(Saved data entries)
*** Block opens ***
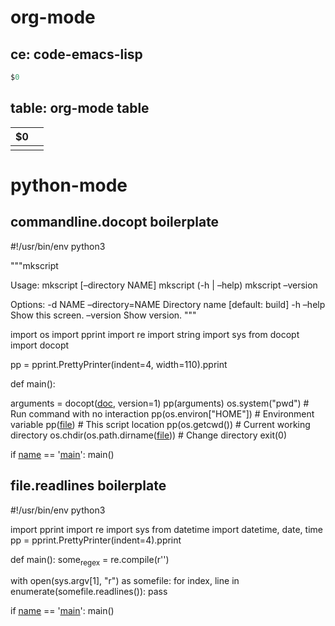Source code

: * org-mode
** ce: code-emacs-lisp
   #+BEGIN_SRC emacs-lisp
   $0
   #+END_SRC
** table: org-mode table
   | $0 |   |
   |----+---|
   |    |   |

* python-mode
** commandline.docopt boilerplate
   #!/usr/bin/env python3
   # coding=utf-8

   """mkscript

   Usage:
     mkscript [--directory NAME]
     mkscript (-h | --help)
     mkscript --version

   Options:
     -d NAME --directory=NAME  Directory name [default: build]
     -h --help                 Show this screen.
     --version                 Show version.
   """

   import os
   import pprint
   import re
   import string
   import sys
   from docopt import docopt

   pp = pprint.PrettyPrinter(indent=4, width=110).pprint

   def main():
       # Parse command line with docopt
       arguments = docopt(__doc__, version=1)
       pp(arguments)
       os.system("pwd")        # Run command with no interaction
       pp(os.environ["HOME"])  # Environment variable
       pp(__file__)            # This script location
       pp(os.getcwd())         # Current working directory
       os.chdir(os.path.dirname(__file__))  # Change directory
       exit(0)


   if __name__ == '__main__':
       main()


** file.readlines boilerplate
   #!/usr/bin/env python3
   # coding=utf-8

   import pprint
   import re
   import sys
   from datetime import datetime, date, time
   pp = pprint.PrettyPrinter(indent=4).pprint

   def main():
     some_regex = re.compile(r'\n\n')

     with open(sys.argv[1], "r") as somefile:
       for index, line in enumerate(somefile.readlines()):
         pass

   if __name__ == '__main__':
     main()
*** Block closes ***
* INSTRUCTIONS FOR THE TASK *
If a line of the records above contains the word "arguments", count it; then give the total and nothing more.

* RESPONSE AREA *
2